→ **ACTIVITY 1**: In the reflection on being in the world but not of it, write out the part that opens with the words containing "Then there are" and closes with "said than done.".
→ **ACTIVITY 2**: Condense the paragraph of the reflection on being in the world but not of it that begins "This means that God actually cares" into a shorter version that keeps its main facts.

So, what does it mean to be “In this world but not of it?”

The short of it is that it’s a conundrum … even a battle when you get down to it. I’ll try to explain.

There are many who think that the natural reality of this existence is all there is and the idea that there is another overarching reality and an eminently powerful and loving supernatural God is anathema, to use a term.

Then there are many who think that the supernatural reality is so all encompassing that it does no good to pay attention to the (in comparison) trivialities of this natural world and the things that exist in it.

Jesus brooks no quarter. He says that both are very real and that we need to find the proper balance between them.

Easier said than done.

I am called, therefore, to be fully engaged in the circumstances surrounding me. To be specific, I am called to partner with God for the restoration of the world.

This means that God actually cares about things here and now and has a blueprint for the way things should be, even though they have gone completely cattywampus. My job is to help bring things to right … and that has a whole lot to do with the Second Commandment directing us to love one another.

It also has a whole lot to do with restructuring my thoughts, my actions, and my habits to bring them more in line with the remarkable teachings Jesus shared in his three-year ministry and that were later expounded upon by the Apostle Paul and the many others who followed.

(Items listed in a dataset)

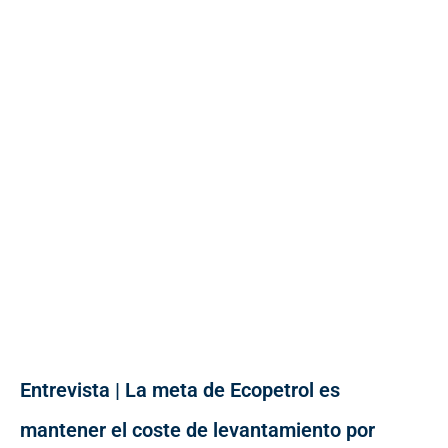
Entrevista | La meta de Ecopetrol es
mantener el coste de levantamiento por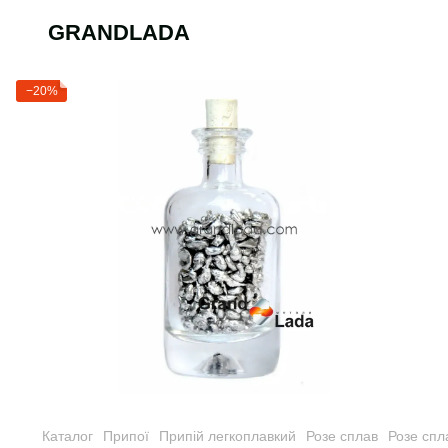
GRANDLADA
−20%
Каталог
Припої
Припій легкоплавкий
Розе сплав
Розе спл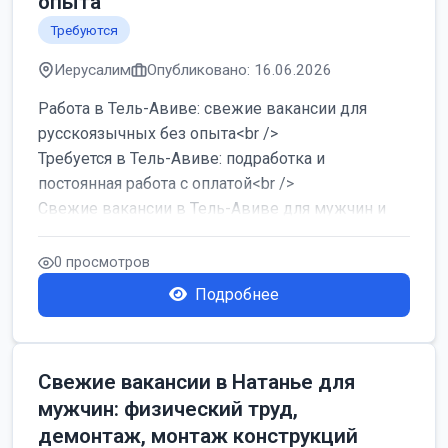
опыта
Требуются
Иерусалим
Опубликовано: 16.06.2026
Работа в Тель-Авиве: свежие вакансии для
русскоязычных без опыта<br />
Требуется в Тель-Авиве: подработка и
постоянная работа с оплатой<br />
Свежие вакансии в Тель-Авиве для мужчин и
женщин от хозя...
0 просмотров
Подробнее
Свежие вакансии в Натанье для
мужчин: физический труд,
демонтаж, монтаж конструкций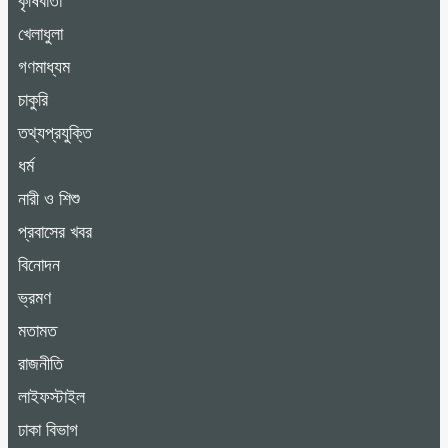
কৃষিবার্তা
খেলাধুলা
গণমাধ্যম
চাকুরি
তথ্যপ্রযুক্তি
ধর্ম
নারী ও শিশু
প্রবাসের খবর
বিনোদন
ভ্রমণ
মতামত
রাজনীতি
লাইফস্টাইল
ঢাকা বিভাগ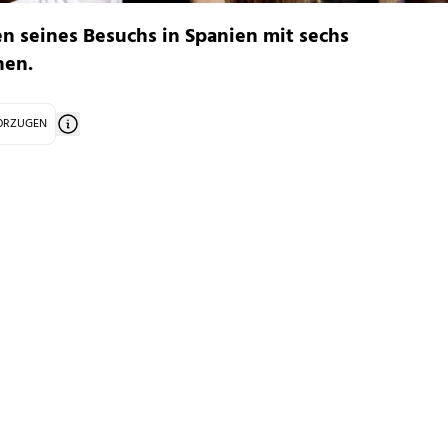
n seines Besuchs in Spanien mit sechs
hen.
VORZUGEN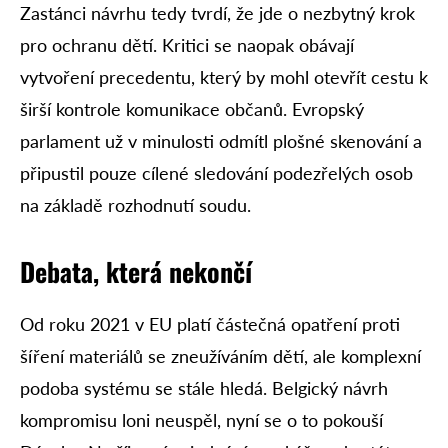
Zastánci návrhu tedy tvrdí, že jde o nezbytný krok
pro ochranu dětí. Kritici se naopak obávají
vytvoření precedentu, který by mohl otevřít cestu k
širší kontrole komunikace občanů. Evropský
parlament už v minulosti odmítl plošné skenování a
připustil pouze cílené sledování podezřelých osob
na základě rozhodnutí soudu.
Debata, která nekončí
Od roku 2021 v EU platí částečná opatření proti
šíření materiálů se zneužíváním dětí, ale komplexní
podoba systému se stále hledá. Belgický návrh
kompromisu loni neuspěl, nyní se o to pokouší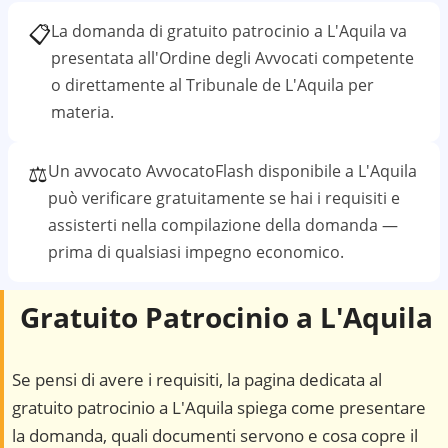
📋
La domanda di gratuito patrocinio a
L'Aquila
va
presentata all'Ordine degli Avvocati competente
o direttamente al
Tribunale de L'Aquila
per
materia.
⚖️
Un avvocato AvvocatoFlash disponibile a
L'Aquila
può verificare gratuitamente se hai i requisiti e
assisterti nella compilazione della domanda —
prima di qualsiasi impegno economico.
Gratuito Patrocinio a
L'Aquila
Se pensi di avere i requisiti, la pagina dedicata al
gratuito patrocinio a
L'Aquila
spiega come presentare
la domanda, quali documenti servono e cosa copre il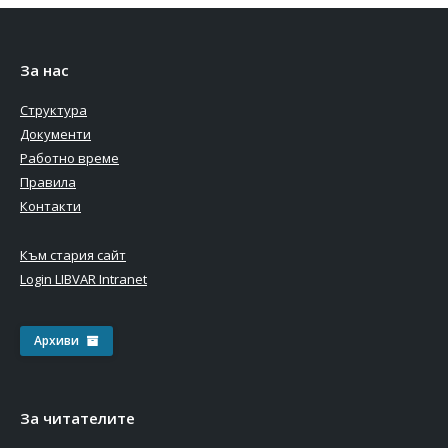
За нас
Структура
Документи
Работно време
Правила
Контакти
Към стария сайт
Login LIBVAR Intranet
Архиви
За читателите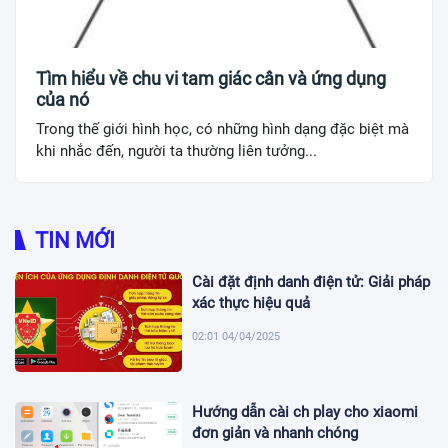
Tìm hiểu về chu vi tam giác cân và ứng dụng
của nó
Trong thế giới hình học, có những hình dạng đặc biệt mà
khi nhắc đến, người ta thường liên tưởng...
TIN MỚI
Cài đặt định danh điện tử: Giải pháp
xác thực hiệu quả
02:01 04/04/2025
Hướng dẫn cài ch play cho xiaomi
đơn giản và nhanh chóng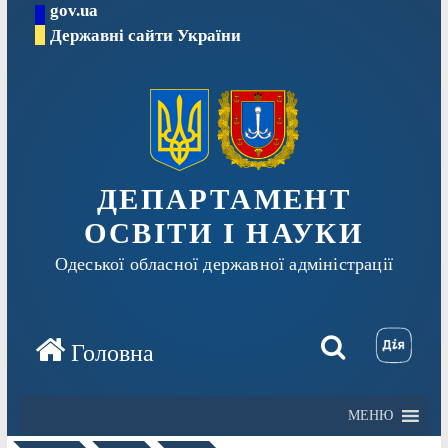
gov.ua
Перейти
Державні сайти України
до
вмісту
ДЕПАРТАМЕНТ
ОСВІТИ І НАУКИ
Одеської обласної державної адміністрації
МЕНЮ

→ **OUTPUT 1**:
Then there are many who think that the supernatural reality is so all encompassing that it does no good to pay attention to the (in comparison) trivialities of this natural world and the things that exist in it.

Jesus brooks no quarter. He says that both are very real and that we need to find the proper balance between them.

Easier said than done.

→ **OUTPUT 2**: God cares about the here and now and has a blueprint for how things should be, even though they have gone badly wrong. The writer's job is to help set things right, which depends largely on the Second Commandment to love one another.